So what happens to retirement plans during a divorce? How are they valued? How can I get my share of my spouse’s retirement? When can I start receiving my share? Can I keep my own retirement and my spouse keeps their own retirement?

These are all great questions that I am asked by people going through divorce.

Let me first start out by saying that generally there are two types of retirement. The first is your traditional 401(k), and the second is a pension plan. Some people have one or the other while some people have both.

The law says that at the time of a divorce, the nonparticipant spouse (i.e. the spouse who doesn’t have the retirement in question) is entitled to 50% of the contributions and increases in their spouse’s retirement since the date of marriage. This means that you get half of what your spouse contributed to the retirement and the increase in it since you were married. You didn’t have to participate in the retirement directly or do anything other than be married to your spouse.

How these are divided and when you receive it depends on the type of retirement in question. A 401(k) plan and a pension are very different. A 401(k) is a lump sum of money that is usually readily available while a pension plan is a pay out at the time that your spouse is eligible to retire. For the 401(k), if there is $500,000 in your spouse’s retirement plan, the court will divide it immediately and allow you to roll over half of this into your own 401(k). There is no waiting. A pension plan is a monthly payment and that gets a little more complicated, but essentially you would get 1/2 of the monthly payment when your spouse is scheduled to retire. There are a lot of rules and regulations that go along with retirement and you will need a good attorney to help steer you through this process.

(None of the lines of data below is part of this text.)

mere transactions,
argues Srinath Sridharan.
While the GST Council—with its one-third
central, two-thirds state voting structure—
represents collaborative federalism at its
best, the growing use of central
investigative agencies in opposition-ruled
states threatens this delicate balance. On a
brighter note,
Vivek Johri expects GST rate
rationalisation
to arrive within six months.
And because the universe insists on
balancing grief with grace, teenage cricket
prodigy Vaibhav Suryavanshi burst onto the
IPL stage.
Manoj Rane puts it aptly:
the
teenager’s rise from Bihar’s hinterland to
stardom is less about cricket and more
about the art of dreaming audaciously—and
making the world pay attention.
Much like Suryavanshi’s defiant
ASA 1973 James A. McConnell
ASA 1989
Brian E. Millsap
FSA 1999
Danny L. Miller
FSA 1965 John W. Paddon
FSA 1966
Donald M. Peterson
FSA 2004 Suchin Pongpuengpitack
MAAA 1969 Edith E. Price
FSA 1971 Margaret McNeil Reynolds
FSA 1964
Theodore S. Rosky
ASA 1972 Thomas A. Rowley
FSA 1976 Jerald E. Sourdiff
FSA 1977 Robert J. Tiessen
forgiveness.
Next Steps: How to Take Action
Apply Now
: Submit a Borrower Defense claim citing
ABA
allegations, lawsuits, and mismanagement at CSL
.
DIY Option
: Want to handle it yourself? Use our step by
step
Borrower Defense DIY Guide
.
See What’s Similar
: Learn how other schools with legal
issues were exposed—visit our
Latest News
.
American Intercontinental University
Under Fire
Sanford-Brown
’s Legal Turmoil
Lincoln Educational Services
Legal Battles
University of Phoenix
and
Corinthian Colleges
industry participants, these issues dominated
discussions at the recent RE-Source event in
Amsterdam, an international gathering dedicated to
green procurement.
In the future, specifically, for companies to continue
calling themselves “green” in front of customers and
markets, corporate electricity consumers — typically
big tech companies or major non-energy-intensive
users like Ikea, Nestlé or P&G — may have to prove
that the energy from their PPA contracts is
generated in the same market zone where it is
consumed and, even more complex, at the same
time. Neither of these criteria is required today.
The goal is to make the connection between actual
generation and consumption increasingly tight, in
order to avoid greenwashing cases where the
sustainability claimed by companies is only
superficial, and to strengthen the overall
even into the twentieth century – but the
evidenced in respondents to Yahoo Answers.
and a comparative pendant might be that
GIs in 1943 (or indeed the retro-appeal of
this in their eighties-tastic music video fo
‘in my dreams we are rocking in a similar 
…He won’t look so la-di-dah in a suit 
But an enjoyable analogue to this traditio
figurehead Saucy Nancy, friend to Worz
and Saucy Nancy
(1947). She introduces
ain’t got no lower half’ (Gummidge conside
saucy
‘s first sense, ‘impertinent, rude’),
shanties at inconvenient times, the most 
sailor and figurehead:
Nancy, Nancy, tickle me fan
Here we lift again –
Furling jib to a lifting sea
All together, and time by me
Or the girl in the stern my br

Sometimes, both spouses have retirements. In this case, we divide each retirement in half or if the values are similar in the retirements, we end up with each spouse keeping their own retirement.

Finally, I want to touch on 401(k) plans versus pension plans. 401(k) plans are like bank accounts. You can look at them and see what they are worth immediately. Pension plans are not the same. We use special accountants called actuaries to value pension plans. They take the monthly payment that your spouse will receive in the future and using a mathematical formula, they come up with a fixed dollar amount. This is

done when one spouse is going to keep one of the marital assets in full (like the house) and the other spouse wants to keep the pension plan.

The bottom line is that, often, retirement plans are the most valuable assets in a divorce.  It’s very important to know what you have, what your spouse has, and what you are entitled. Mistakes in diving retirements can cost you thousands of dollars and expose you to potential tax liability.